Releasing Your Album


Okay, at this point, you’ve got an album with professionally recorded, mixed, and mastered songs. Now it’s time to share this sucker with the world.

Here are the steps you’ve got to take before you release it…


Register Your Songs for Royalties

The first thing you need to do is register your songs with a few different companies so you get paid royalties.

For songwriting royalties, sign up with a publishing rights organization (PRO).

In the United States, that would be BMI, ASCAP, or SESAC. In Canada, it’s SOCAN.

It’s free to sign up, so it’s free money you could be missing out on.

To collect publishing royalties, sign up with a publishing admin company like Songtrust. Some digital distributors, like CD Baby and Tunecore, offer publishing admin services as add-ons.

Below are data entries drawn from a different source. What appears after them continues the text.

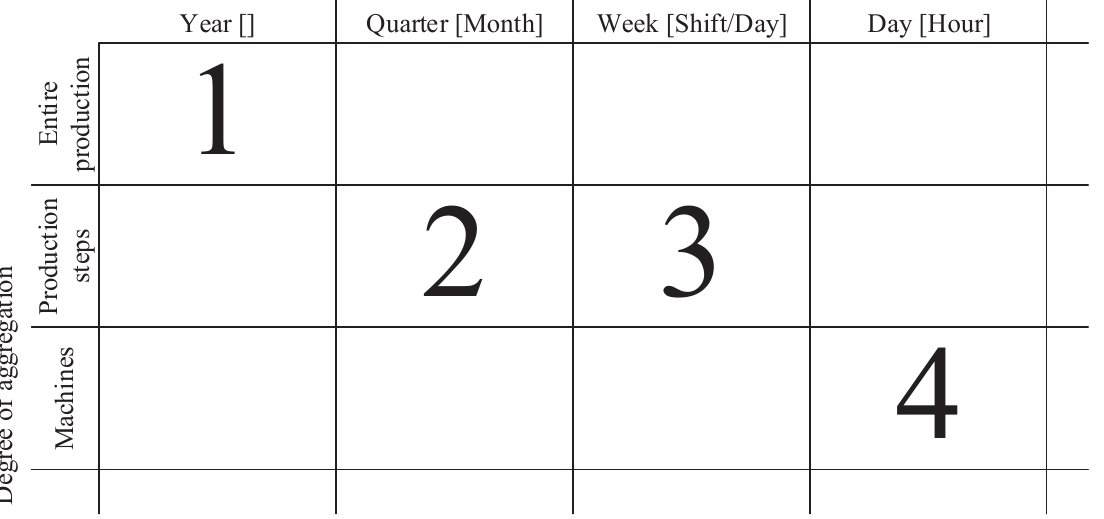
Figure 2. Grid in which possible application cases can move along the two dimensions, planning horizons with the specified length of a period length and degree of aggregation. Four specific application cases are additionally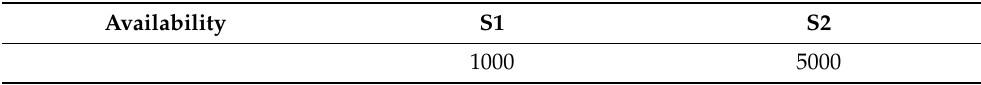
Table 2. Total availability of products at the supplier points.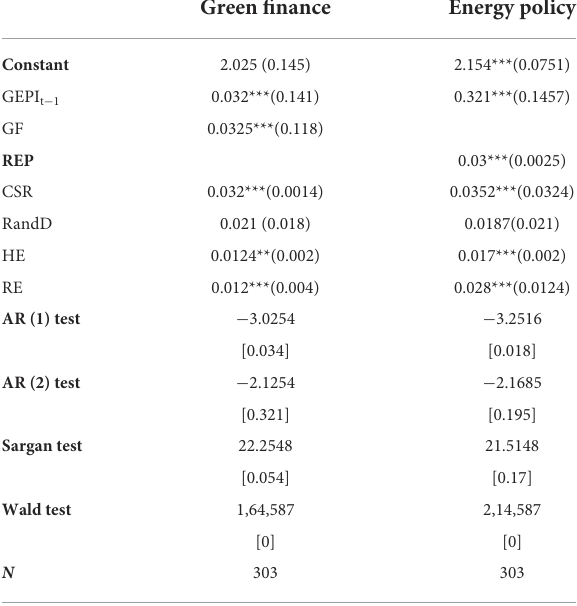
TABLE 5 The result of the panel data regression.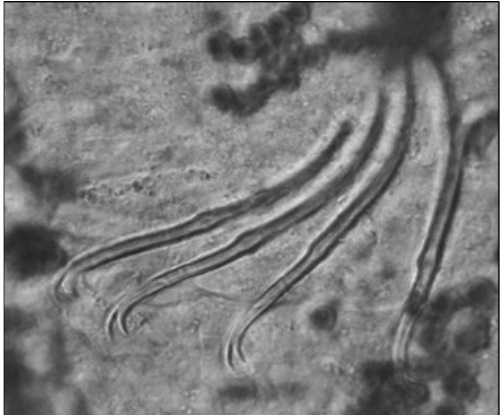
Figure 8. Multiple bifid ventral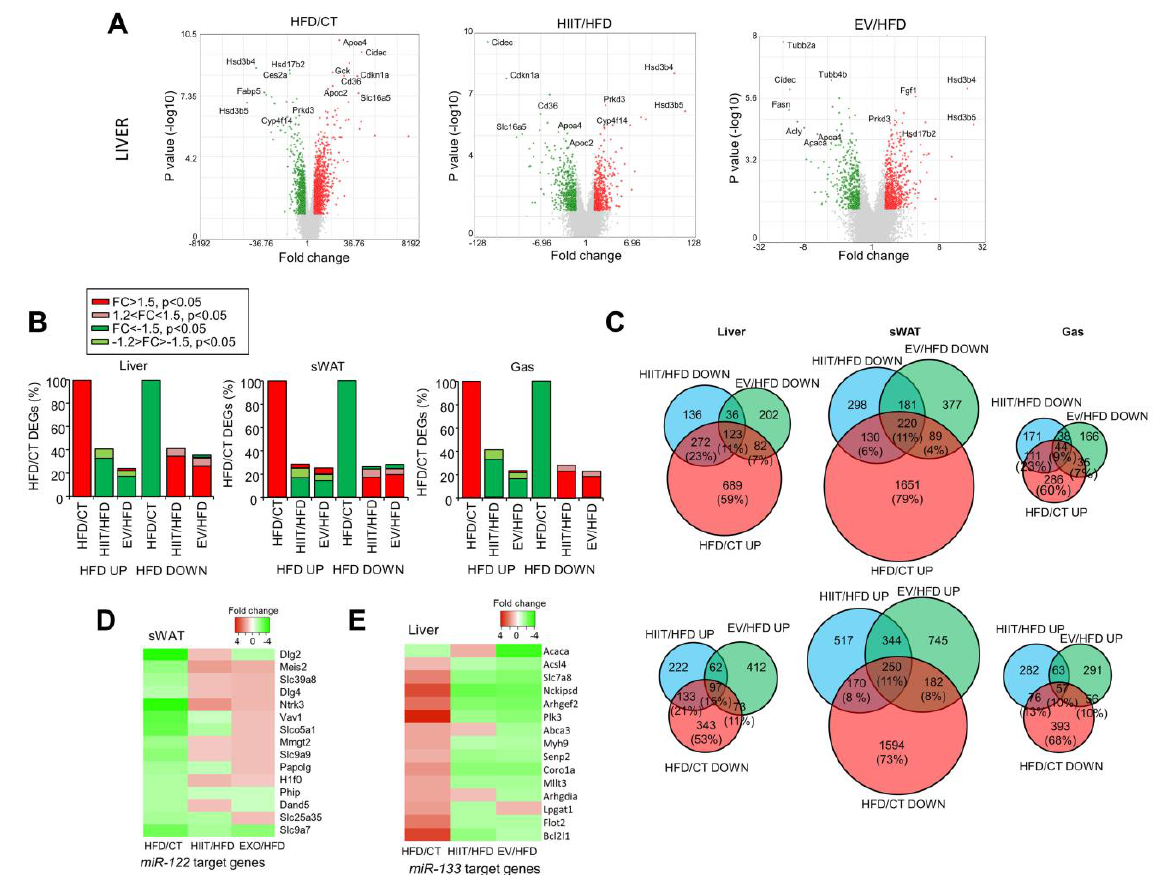
Figure 6. HIIT and EV-miRNAs partially reverse the alterations induced by diet: ( A ) Volcano plots depicting hepatic expression changes induced by the diet (HFD/CT, left panels) or HIIT and EV treatments (HIIT/HFD and EV/HFD; middle and right panels, respectively). ( B ) Histograms showing the percentages of differentially expressed genes in HFD reverted by the HIIT or EV treatments in the liver, sWAT, and gastrocnemius muscle. ( C ) Venn diagrams comparing differen- tially expressed genes that were upregulated (upper panels) or downregulated (lower panels) in the liver (left panels), sWAT (middle panels), and gastrocnemius muscle (right panels) of HFD mice vs. CT with differentially expressed genes that were downregulated or upregulated (respectively) by each of the treatments as compared with untreated HFD mice. ( D , E ) Target genes of miR-122 were downregulated in obese sWAT and upregulated by EV treatment ( D ), whereas miR-133 tar- gets were upregulated in the liver and downregulated by EV treatment ( E ). n = 4/group ( A – E ). The effects of EVs, although smaller (18% downregulated genes and 5% partially downregulated, with 23 upregulated), were comparable. The data for the sWAT and gastrocnemius were similar (Figure 6B). To analyze the extent to which the effects of HIIT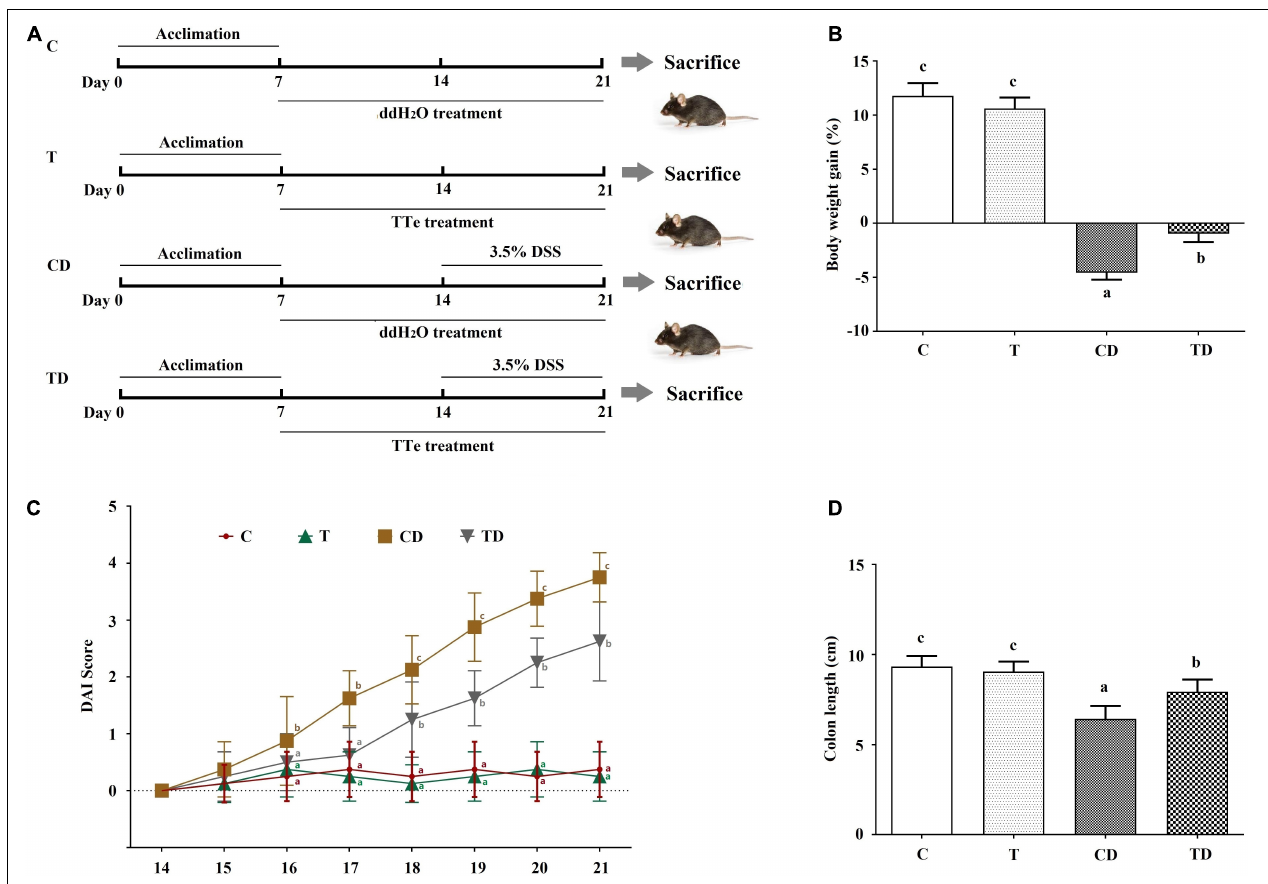
FIGURE 1 | Effect of Tibetan tea on the colon tissues of dextran sodium sulfate (DSS)-induced ulcerative colitis (UC) in mice. (A) Schema of the experimental design. (B) Body weight gain. (C) Disease Activity Index (DAI) scores during DSS treatment. (D) Colon length. Data were expressed as the mean ± SD. Lowercase letters a – c indicate significant differences in all treatment groups ( p < 0.05). C , control group ( n = 8); T , Tibetan tea group ( n = 8); CD, DSS model group ( n = 8); TD , Tibetan tea + DSS group ( n =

And to collect mechanical royalties, register your songs with SoundExchange.

It’s a very time-consuming process, but it’s worth it. They’re the only company in the U.S. who collects mechanical royalties.


Create the Album Cover

painting an album cover

You also need to think about presenting your album to the public. And the first impression many people get is the album cover.

If you’ve budgeted for someone to create the album artwork, fantastic.

If not, you can use a free website like Canva to create your own. They even have templates you can start with.

It’s super easy. That’s how I’ve created a lot of the artwork for my releases.


Distribute Your Album

Once the album cover is done, it’s time to pick a distribution company. These companies send your music to Spotify, Apple Music, TikTok, and more.

You should upload and schedule your album for distribution 2–4 weeks before the release date. This gives the distributor time to review and approve it so it hits stores on time.

Distributors have different options and features. So I recommend you check out our review of a few of them here.


Create a Promotion Plan

There are so many ways to do music promotion, so let me just cover the basics.

Here’s what should be a part of your music marketing plan:

  • A music video, even if it’s shot on your smartphone or it’s a lyric video
  • Create a website and update it to match the style of the album artwork
  • Hire a photographer or get a friend with a nice smartphone to take press photos, then put them on your site
  • Write a new artist bio
  • Start an email list and put a signup form on your site’s homepage
  • Create an electronic press kit (EPK)
  • Get your songs on Spotify playlists, blogs, and YouTube channels via SubmitHub

Even if you don’t like marketing, it really helps to put some thought into your promotion plan.



Follow these steps and tips, and you can totally create an album you’re proud of.

The trick is to take it one step at a time. This helps you fight that feeling of overwhelm.

I’ve released multiple albums, and these things are what I’ve found to be true.